Here, artworks in eight alcoves are set apart by wall color. These focus on specific inquiries, projects, and breakthroughs that give insight into how the Johnson Collection is studied and maintained.

Though a collection might seem to be static, the museum shows how it changes over time. For example, Judith Leyster’s 1629 painting “The Last Drop (The Gay Cavalier)” was always considered a portrait of two jolly men at the end of a rowdy night. But art history scholars discovered there was once a skeleton in this painting, and conservation efforts uncovered it (by removing the over-painting), exposing the artist’s very different meaning. In front of the restored work is a photographic series that documents this striking rediscovery.

In Pieter Jansz’s 1631 “Interior of Saint Bavo, Haarlem,” historical research revealed that what was thought to be an architectural rendering with generic figures added for scale was actually a portrait of a state visit, a sort of documentary featuring real people. And extensive study over many years and several continents led to the discovery that Rogier van der Weyden’s two wood panels, “Crucifixion, with Virgin and Saint John the Evangelist Mourning” (1460), had served as shutters that closed over a major Renaissance altarpiece; these two works testified to its existence. A small interactive model charmingly clarifies the discovery.

The exhibition also has a small display of archival materials, including bills of sale for artworks, as well as a related series of lectures and events. In February, the museum will release its first online publication, The John G. Johnson Collection. It’s especially interesting to have a regional opportunity for a back-to-back look at two highly divergent collections, one the work of a single artist (John Sloan at the Delaware Art Museum) and this masterful exhibition (celebrating the centenary of Johnson’s bequest). 

Our readers respond

Joseph Glantz

of Levittown, PA on November 02, 2017

John Graver Johnson argued before the U.S Supreme Court 168 times. Legend has it that, in one case, a Justice interrupted Johnson and said, “Weren’t you recently here arguing the opposite proposition for another client?” Johnson quickly replied: “Your Honor, I hope I don’t lose them both.” Other lawyers disliked him because he charged low fees, because his photographic memory and prodigious mind meant he didn’t need to spend much time on cases. Unlike today’s big firm lawyers, Johnson was a sole practitioner.

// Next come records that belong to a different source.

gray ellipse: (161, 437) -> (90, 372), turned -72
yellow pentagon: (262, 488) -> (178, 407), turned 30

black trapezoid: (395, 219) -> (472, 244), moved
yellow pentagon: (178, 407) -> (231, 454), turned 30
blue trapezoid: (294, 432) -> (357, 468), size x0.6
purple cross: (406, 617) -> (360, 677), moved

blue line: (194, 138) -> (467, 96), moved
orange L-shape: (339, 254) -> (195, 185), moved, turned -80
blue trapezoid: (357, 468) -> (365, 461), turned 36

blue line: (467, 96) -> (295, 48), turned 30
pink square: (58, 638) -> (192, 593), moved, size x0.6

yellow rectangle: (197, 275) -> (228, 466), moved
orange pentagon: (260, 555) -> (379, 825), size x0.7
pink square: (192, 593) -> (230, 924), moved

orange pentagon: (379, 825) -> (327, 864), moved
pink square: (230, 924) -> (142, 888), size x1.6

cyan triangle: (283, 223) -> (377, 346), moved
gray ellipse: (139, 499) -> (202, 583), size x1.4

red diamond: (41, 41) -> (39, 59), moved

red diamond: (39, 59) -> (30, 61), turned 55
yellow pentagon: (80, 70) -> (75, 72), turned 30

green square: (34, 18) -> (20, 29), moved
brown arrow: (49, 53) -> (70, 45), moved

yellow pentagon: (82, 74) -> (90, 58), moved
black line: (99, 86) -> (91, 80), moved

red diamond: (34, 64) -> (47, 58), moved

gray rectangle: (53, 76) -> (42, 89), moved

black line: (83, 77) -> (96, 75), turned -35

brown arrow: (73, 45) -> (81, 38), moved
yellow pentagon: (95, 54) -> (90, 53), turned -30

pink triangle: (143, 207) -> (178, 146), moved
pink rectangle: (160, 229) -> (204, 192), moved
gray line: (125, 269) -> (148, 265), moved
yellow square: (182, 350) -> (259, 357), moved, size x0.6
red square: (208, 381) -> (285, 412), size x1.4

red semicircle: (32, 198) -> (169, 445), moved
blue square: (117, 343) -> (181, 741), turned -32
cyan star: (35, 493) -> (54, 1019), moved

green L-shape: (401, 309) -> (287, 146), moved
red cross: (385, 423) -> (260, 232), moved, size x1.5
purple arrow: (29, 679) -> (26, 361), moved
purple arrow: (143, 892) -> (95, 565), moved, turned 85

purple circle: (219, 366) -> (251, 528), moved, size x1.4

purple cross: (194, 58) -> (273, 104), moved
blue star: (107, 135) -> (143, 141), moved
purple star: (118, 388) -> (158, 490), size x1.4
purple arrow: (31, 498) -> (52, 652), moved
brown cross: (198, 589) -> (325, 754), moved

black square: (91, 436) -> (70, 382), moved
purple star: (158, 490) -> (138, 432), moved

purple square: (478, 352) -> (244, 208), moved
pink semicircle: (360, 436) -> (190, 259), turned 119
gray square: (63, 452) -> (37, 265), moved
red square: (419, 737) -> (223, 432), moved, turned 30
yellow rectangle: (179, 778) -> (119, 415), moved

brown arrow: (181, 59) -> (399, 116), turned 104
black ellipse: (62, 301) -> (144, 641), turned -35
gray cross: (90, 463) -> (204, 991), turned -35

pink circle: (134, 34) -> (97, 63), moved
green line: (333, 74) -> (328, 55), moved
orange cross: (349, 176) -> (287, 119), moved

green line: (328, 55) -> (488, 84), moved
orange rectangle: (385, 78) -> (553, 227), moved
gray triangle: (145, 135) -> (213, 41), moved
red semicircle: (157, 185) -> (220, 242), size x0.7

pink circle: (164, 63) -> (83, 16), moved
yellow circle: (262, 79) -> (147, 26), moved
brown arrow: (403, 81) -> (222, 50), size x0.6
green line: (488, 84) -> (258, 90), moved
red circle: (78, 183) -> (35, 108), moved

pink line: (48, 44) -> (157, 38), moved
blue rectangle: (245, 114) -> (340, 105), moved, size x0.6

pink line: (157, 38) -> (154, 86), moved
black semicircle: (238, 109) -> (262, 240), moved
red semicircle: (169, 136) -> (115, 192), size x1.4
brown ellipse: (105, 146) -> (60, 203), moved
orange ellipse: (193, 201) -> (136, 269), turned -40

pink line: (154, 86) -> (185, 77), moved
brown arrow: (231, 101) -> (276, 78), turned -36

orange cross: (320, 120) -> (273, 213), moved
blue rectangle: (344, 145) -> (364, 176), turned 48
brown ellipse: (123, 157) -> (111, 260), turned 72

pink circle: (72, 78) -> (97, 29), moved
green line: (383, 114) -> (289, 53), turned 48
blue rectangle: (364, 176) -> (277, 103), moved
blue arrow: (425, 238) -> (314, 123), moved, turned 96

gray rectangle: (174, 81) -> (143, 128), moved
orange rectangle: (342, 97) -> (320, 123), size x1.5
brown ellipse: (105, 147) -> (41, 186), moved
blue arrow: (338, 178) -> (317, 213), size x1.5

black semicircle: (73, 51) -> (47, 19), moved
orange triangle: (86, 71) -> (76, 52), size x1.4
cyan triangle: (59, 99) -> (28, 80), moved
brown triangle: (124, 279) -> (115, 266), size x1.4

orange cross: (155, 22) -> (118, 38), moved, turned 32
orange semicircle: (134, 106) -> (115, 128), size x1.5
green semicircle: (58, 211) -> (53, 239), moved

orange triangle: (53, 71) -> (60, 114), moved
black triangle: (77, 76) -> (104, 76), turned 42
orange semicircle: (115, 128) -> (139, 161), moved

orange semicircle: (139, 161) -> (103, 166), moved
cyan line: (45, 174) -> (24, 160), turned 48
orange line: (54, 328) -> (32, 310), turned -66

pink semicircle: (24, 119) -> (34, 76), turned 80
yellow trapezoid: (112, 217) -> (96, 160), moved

There’s a great write-up about him by Gerard St. John for the Philadelphia Lawyer magazine here. It includes a discussion of how Johnson collected his art. In Johnson’s day, the courts didn't meet in the summer, so Johnson traveled to Europe to fill the time. The article includes a fascinating writeup of how the art ended up with the Philadelphia Museum of Art. Johnson really wanted it to be displayed in a building he bought next to his home on South Broad Street — like Henry Frick did with his art.